I called the next day and asked for help. I found a sponsor. Withdrawal was awful. My whole body went crazy. No one told me about the tunnel vision, the humming in my ears, the nausea, and the cold sweats. I felt like I was going crazy. That was the last day I found it necessary to act out.

My sponsor suggested that if one meeting a week didn’t work for me, I should try two meetings a week. He didn’t yell at me about doing lots of meetings. I couldn’t do ninety meetings in ninety days, seven days a week, but I could do two meetings a week. Sometimes I did four or five. Sometimes I skipped meetings. I had a lot of different reasons why I couldn’t go to meetings: my wife didn’t want me to go, the kids wanted me home, it was raining, or I was tired. Funny, none of those reasons ever kept me from acting out. Never. Would anything keep me from going to see my favorite porn queen?

I was hanging on to four months’ sobriety and thought I was doing okay. I thought I was the one holding the group together. Then a member named Lloyd pointed out that I couldn’t string two coherent sentences together. He offered to be my sponsor. I started working the Steps with him. I told him it was his responsibility to keep me sober. He said I had it backwards, that I would keep him sober because Higher Power would be with the two of us.

I worked with Lloyd for four years. I watched this deadly disease kill him. If not for him, it would have killed me, too. I still think about him a lot.

My sponsor now is a beauty. He taught me how to love. He helped me learn to love my wife. I thought I could change things somehow. I stayed with her because she was my drug. I had to learn to love her so that she could leave me. My wife served me with divorce papers and my first thought was, “Wow, no more sex in my life, ever.” My sponsor had told me that everything I did revolved around, came down to, and eventually ended up being about sex. He thought I might get somewhere if I could realize that. That, and to stop complaining about everything. “You want some cheese with that whine?” he would ask.

What Its Like Now

I get up in the morning and go to work. I’m a bass fishing guide. Yeah, that’s right, I fish every day—and get paid to do it! My sponsor helped me to become self-supporting through my own efforts.

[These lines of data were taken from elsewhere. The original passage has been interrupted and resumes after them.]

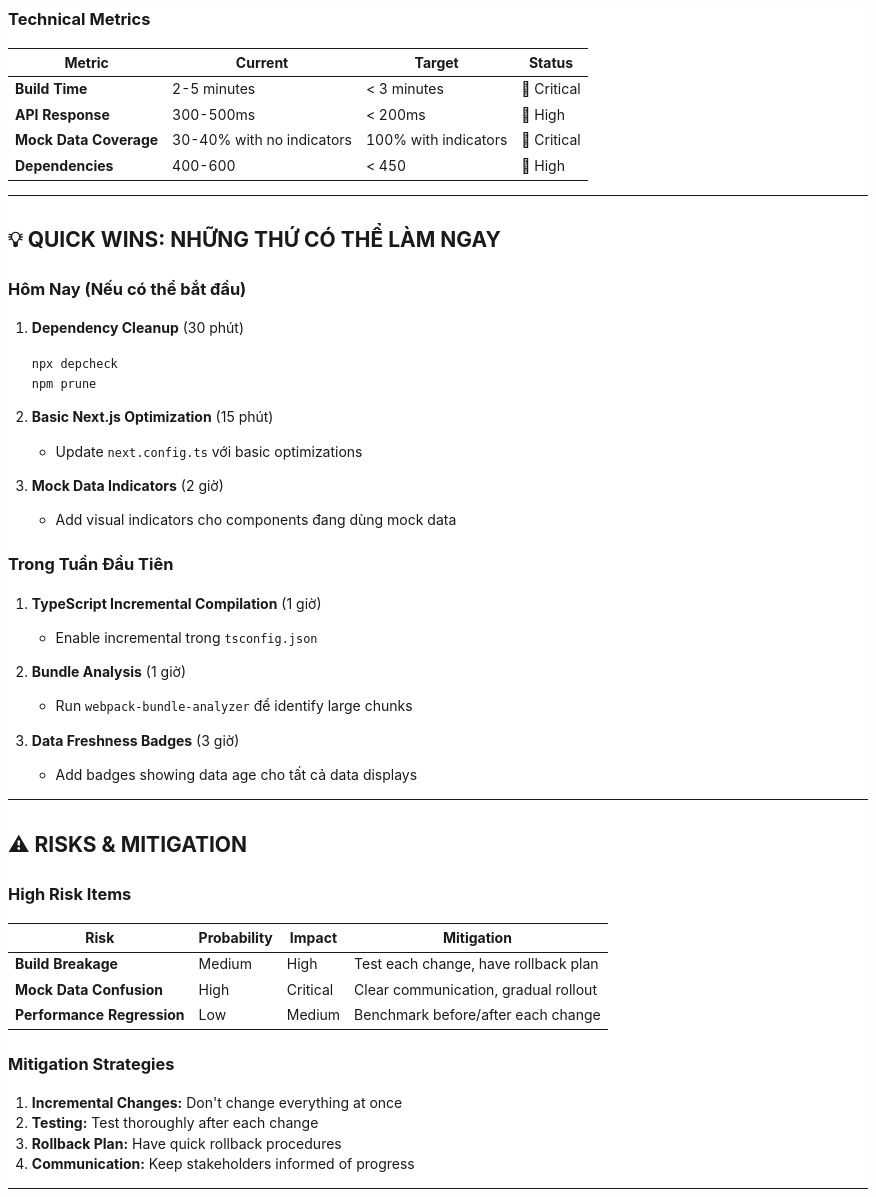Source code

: ### Technical Metrics
| Metric | Current | Target | Status |
|--------|---------|---------|---------|
| **Build Time** | 2-5 minutes | < 3 minutes | 🎯 Critical |
| **API Response** | 300-500ms | < 200ms | 🎯 High |
| **Mock Data Coverage** | 30-40% with no indicators | 100% with indicators | 🎯 Critical |
| **Dependencies** | 400-600 | < 450 | 🎯 High |

---

## 💡 QUICK WINS: NHỮNG THỨ CÓ THỂ LÀM NGAY

### Hôm Nay (Nếu có thể bắt đầu)
1. **Dependency Cleanup** (30 phút)
   ```bash
   npx depcheck
   npm prune
   ```

2. **Basic Next.js Optimization** (15 phút)
   - Update `next.config.ts` với basic optimizations

3. **Mock Data Indicators** (2 giờ)
   - Add visual indicators cho components đang dùng mock data

### Trong Tuần Đầu Tiên
1. **TypeScript Incremental Compilation** (1 giờ)
   - Enable incremental trong `tsconfig.json`

2. **Bundle Analysis** (1 giờ)
   - Run `webpack-bundle-analyzer` để identify large chunks

3. **Data Freshness Badges** (3 giờ)
   - Add badges showing data age cho tất cả data displays

---

## ⚠️ RISKS & MITIGATION

### High Risk Items
| Risk | Probability | Impact | Mitigation |
|------|-------------|---------|------------|
| **Build Breakage** | Medium | High | Test each change, have rollback plan |
| **Mock Data Confusion** | High | Critical | Clear communication, gradual rollout |
| **Performance Regression** | Low | Medium | Benchmark before/after each change |

### Mitigation Strategies
1. **Incremental Changes:** Don't change everything at once
2. **Testing:** Test thoroughly after each change
3. **Rollback Plan:** Have quick rollback procedures
4. **Communication:** Keep stakeholders informed of progress

---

I made changes in my life. I can talk and relate to people. I can do that without making up fantasies in my head. My head was full of lies. I could not comprehend the truth. If I am alone, I hurt people. I am a liar, a cheat, a thief. Alone, that is who I am. With the help of other SAs, I have learned love, how to give and receive love. I did not know I was capable of that.

My sponsor taught me how to love and raise my kids. My daughter gave me a seashell the day I left the house. I carry that around to remind me where I have come from and where I am today. For me it represents the physical aspect of the Eleventh Step. My sponsor taught me about the Eleventh Step. My disease is threefold; my meditation has to be the same—physical, mental, and spiritual.

I was dying. Now I go to meetings, I go to work, I raise my kids. I don’t have to focus all my attention on myself. I have a bunch of crazy people I sponsor. I can focus on them. God sends me just the right people at just the right time. Sobriety is about responsibility. I have a role. I have to carry a message for my Creator’s purpose.

I do what I do every day, God, for your grace and glory alone. That is why I am here. I am sober today and very grateful. Thank you.